─── Provided text ───
Need a locksmith’s help in opening and changing your letterbox lock? You’ve come to the right place!
Understanding the needs of our customers, we have two choices for our customers to choose from: the Target brand and the REAL brand locks. But before we begin:
Who should I approach to change my HDB letterbox lock?
Contrary to popular belief, letterbox lock replacement is done by locksmiths, not the HDB or the town councils.
For condos and commercial buildings, we strongly recommend checking with the respective managements in charge, as they may have aesthetic regulations in place. This means that you may need to change it back to the same letterbox lock type as your current one.
IC verification procedure
Before opening and changing the letterbox lock, we will first verify that the unit belongs to the customer. This is done for security reasons. Do note that we can only proceed after the verification is complete. During this process, we will not take down your IC details, or retain your IC.
The Target brand letterbox lock is a good, affordable choice. The level of security provided is adequate for everyday usage, but can be picked open by locksmiths. This can be a problem, as it may not be possible to know that someone has accessed your letterbox without your permission. If security is a major concern, this may not be the right letterbox lock replacement for you. Three new keys comes with this lock.
─── Source excerpt ───
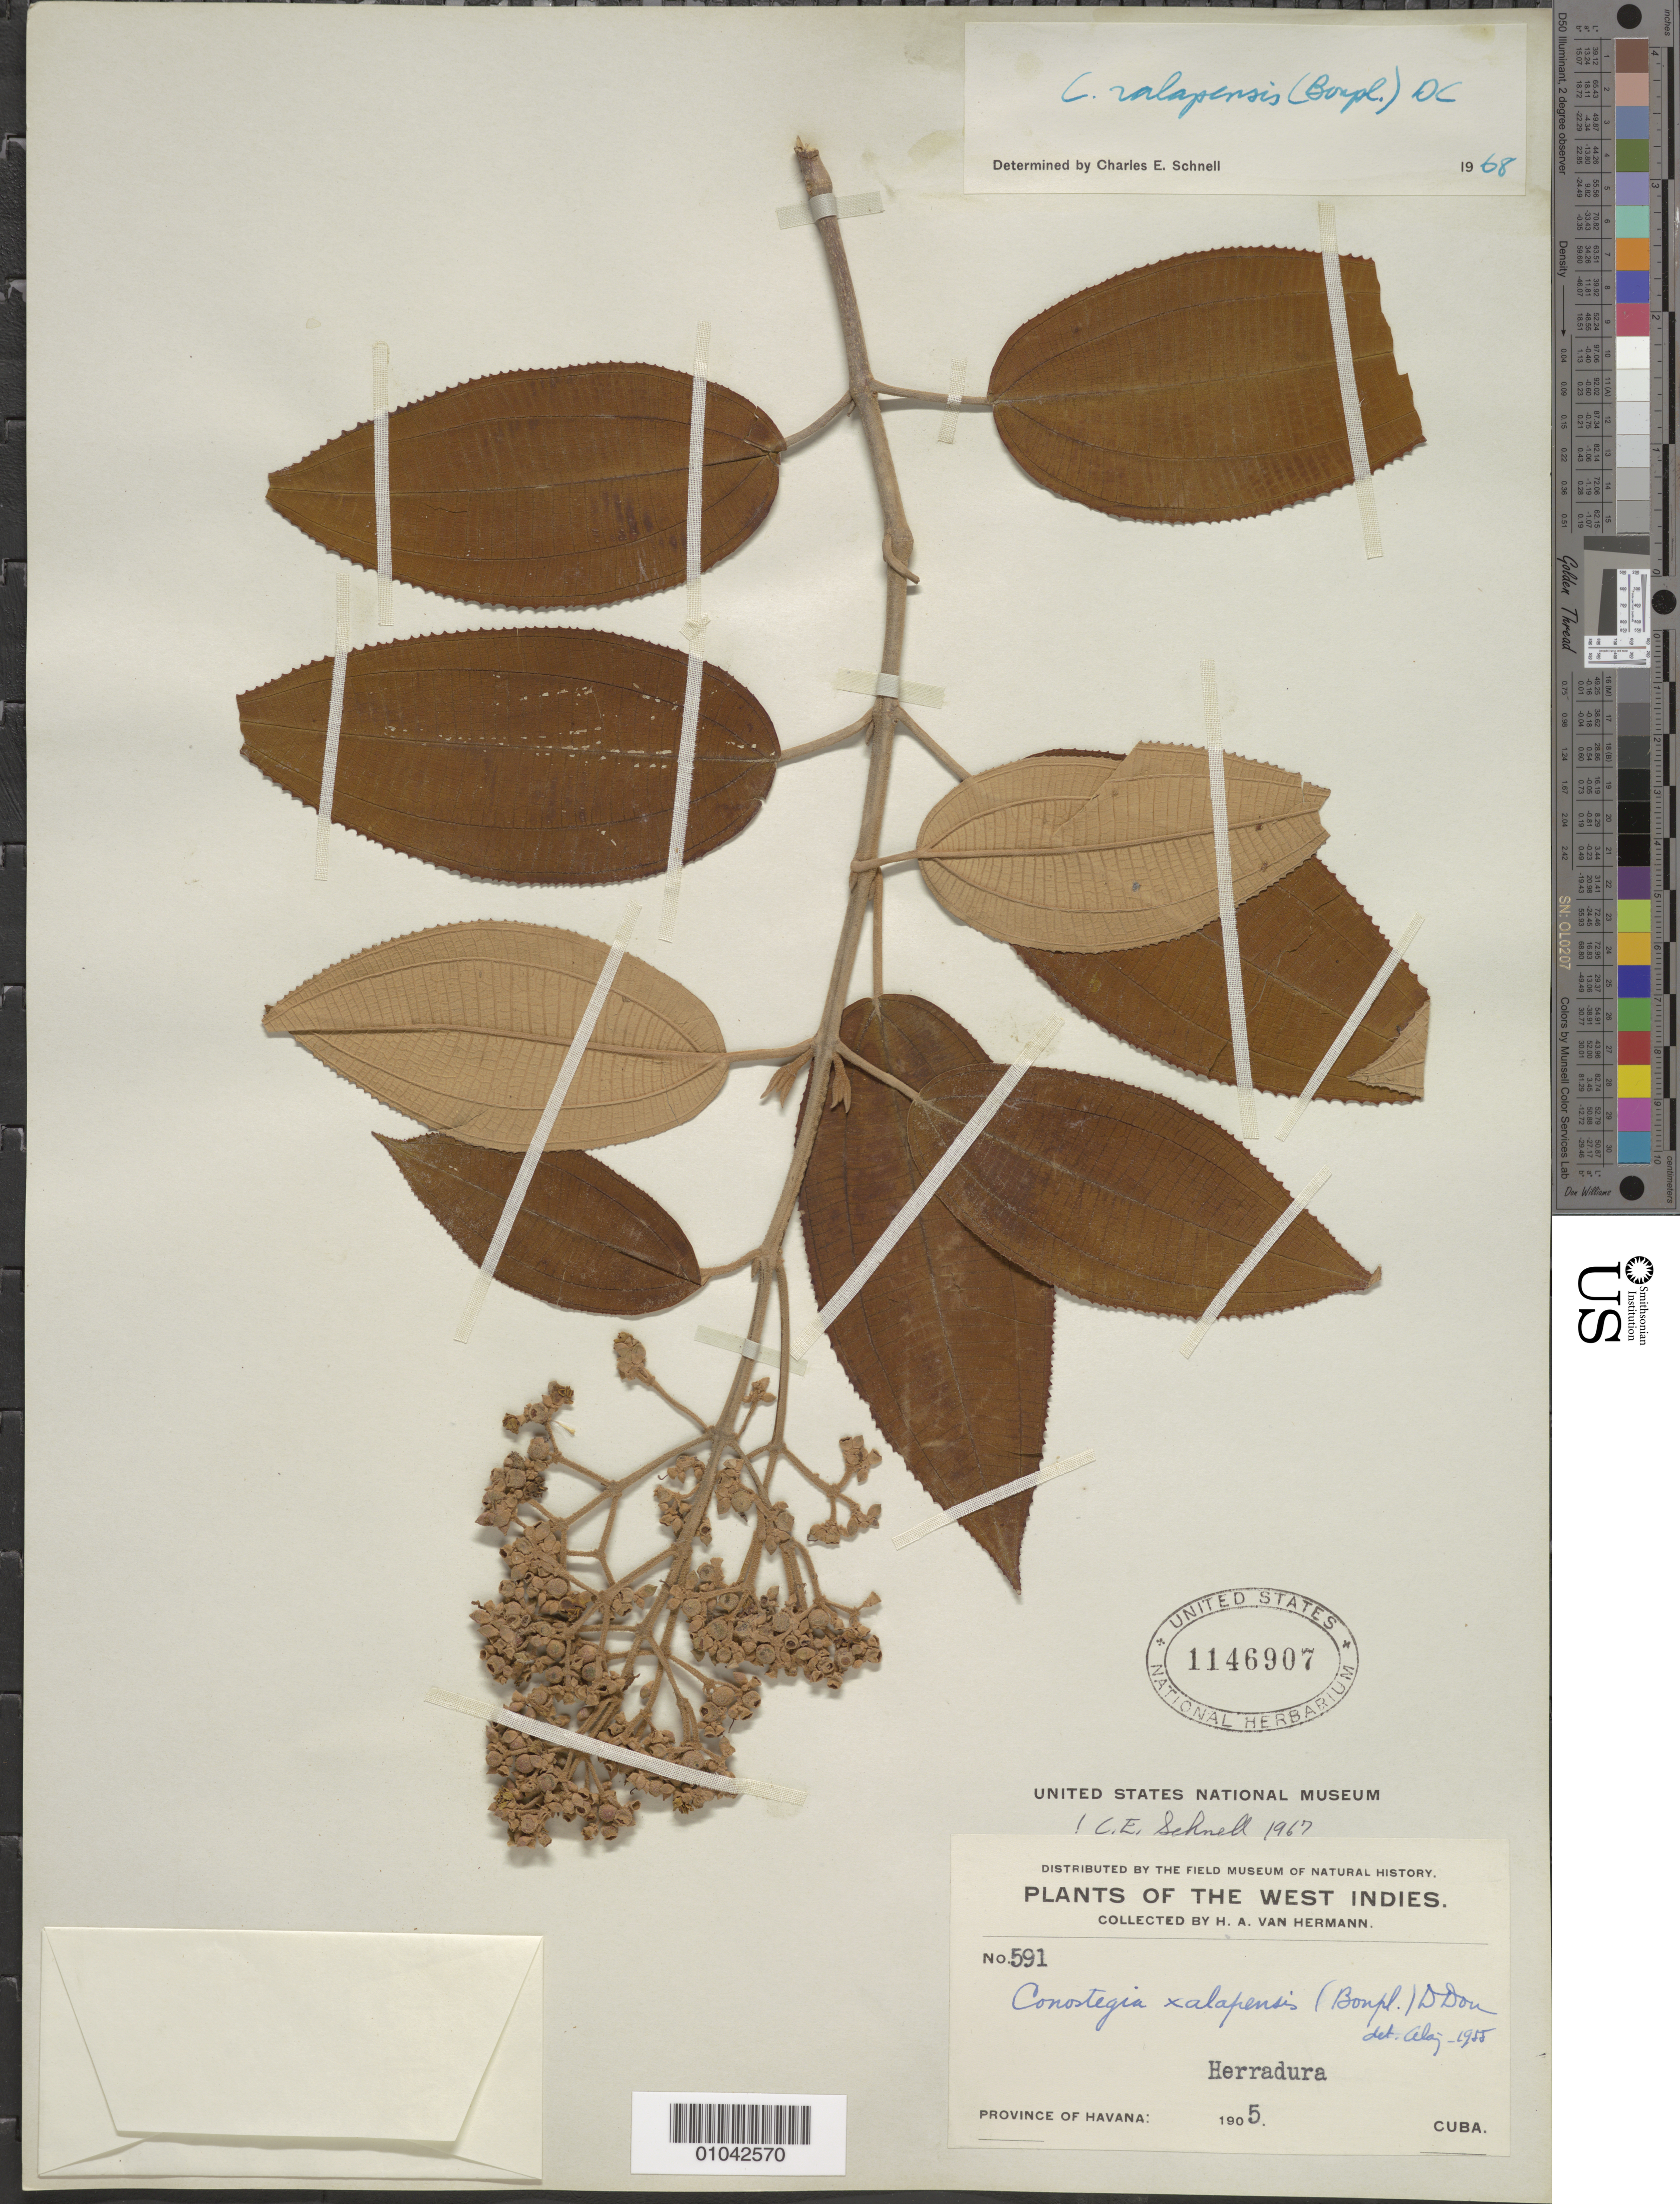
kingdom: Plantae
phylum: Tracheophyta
───
§ **Required tasks**:
**a.** Rewrite the paragraph in the letterbox lock page that begins "The Target brand letterbox lock" as a short bulleted list that keeps its main facts.
**b.** Write out the letterbox lock page word for word from "Understanding the needs" to "retain your IC.".

§ **The responses**:
**a.**
- Good, affordable choice
- Security is adequate for everyday use, but locksmiths can pick it open
- You may not be able to tell whether someone has opened your letterbox without permission
- May not suit you if security is a major concern
- Comes with three new keys

**b.**
Understanding the needs of our customers, we have two choices for our customers to choose from: the Target brand and the REAL brand locks. But before we begin:
Who should I approach to change my HDB letterbox lock?
Contrary to popular belief, letterbox lock replacement is done by locksmiths, not the HDB or the town councils.
For condos and commercial buildings, we strongly recommend checking with the respective managements in charge, as they may have aesthetic regulations in place. This means that you may need to change it back to the same letterbox lock type as your current one.
IC verification procedure
Before opening and changing the letterbox lock, we will first verify that the unit belongs to the customer. This is done for security reasons. Do note that we can only proceed after the verification is complete. During this process, we will not take down your IC details, or retain your IC.